The Power To End Stroke movement is the American Stroke Association’s national initiative to empower all Americans—and especially those in the African American community—to recognize the symptoms of a stroke and take action to reduce their personal risk for suffering from this deadly and debilitating disease.

“Although there are certain risk factors that you can’t control, like your age or family history, there are areas in your life where subtle changes can make a big difference in your chance for suffering a stroke,” notes Mirian Medina, RN, stroke coordinator at Raritan Bay Medical Center in Perth Amboy. “Increasing your level of physical activity, quitting smoking, control of your cholesterol and blood pressure levels and maintaining a healthy diet are real areas in a person’s life that can be managed.”

The American Stroke Association strongly suggests reaching out to your doctor for your the best plan of action to reduce your risk. In the meantime, get your family involved in making healthier choices. Host a family fitness night where the family goes for a walk around the neighborhood or spend time at the local park. Try some creative ways to make some of your favorite meals a bit healthier, like baking instead of frying.

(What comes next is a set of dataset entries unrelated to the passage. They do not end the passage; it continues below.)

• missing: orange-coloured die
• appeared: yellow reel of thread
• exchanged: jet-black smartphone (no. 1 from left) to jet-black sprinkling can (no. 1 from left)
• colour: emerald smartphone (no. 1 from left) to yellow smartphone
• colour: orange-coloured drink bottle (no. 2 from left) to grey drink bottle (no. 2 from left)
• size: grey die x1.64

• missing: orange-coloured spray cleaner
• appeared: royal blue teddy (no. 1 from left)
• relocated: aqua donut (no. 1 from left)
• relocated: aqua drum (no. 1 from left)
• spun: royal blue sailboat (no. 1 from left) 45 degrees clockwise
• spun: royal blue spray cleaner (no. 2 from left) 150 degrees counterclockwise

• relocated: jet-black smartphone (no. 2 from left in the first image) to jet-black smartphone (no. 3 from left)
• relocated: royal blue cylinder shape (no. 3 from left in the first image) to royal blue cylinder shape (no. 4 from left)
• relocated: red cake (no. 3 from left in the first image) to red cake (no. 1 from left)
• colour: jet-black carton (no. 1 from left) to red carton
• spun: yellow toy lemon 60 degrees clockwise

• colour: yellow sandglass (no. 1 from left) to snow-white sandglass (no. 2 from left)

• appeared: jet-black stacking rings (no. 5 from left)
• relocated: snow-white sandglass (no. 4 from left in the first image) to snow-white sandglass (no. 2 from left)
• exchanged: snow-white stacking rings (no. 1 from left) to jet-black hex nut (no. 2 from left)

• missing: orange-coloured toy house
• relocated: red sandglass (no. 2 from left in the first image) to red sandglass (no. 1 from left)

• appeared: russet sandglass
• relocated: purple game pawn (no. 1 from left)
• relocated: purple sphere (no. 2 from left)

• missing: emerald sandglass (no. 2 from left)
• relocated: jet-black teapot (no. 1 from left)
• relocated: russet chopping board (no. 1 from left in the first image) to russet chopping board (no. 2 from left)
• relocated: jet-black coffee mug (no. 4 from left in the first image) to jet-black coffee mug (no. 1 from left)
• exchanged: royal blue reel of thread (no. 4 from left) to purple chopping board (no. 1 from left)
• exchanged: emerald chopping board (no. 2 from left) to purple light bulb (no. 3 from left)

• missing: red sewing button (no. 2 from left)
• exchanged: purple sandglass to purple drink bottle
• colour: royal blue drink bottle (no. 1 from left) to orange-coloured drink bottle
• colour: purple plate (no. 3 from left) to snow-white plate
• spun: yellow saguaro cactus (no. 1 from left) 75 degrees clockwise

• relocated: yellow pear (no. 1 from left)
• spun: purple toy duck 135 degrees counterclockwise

And make sure that your entire household knows to call 9-1-1 immediately if they or someone around them exhibits any of the followings stroke symptoms:

  • Sudden numbness or weakness of the face, arm or leg, especially on one side of the body
  • Sudden confusion, trouble speaking or understanding
  • Sudden trouble seeing in one or both eyes
  • Sudden trouble walking, dizziness, loss of balance or coordination
  • Sudden severe headache with no known cause.

Each day you can make healthy choices that can dramatically reduce your risk for heart disease and stroke and increase the quality and length of your life. The American Heart Association and American Stroke Association recently introduced Life’s Simple 7™ with the goal of improved health by educating the public on how best to live. These seven measures have one unique thing in common: any person can make changes, the steps are not expensive to take and even modest improvements to your health will make a big difference. A great start is to eat healthier and find out where you stand by taking the My Life Check FREE Assessment at www.mylifecheck.heart.org.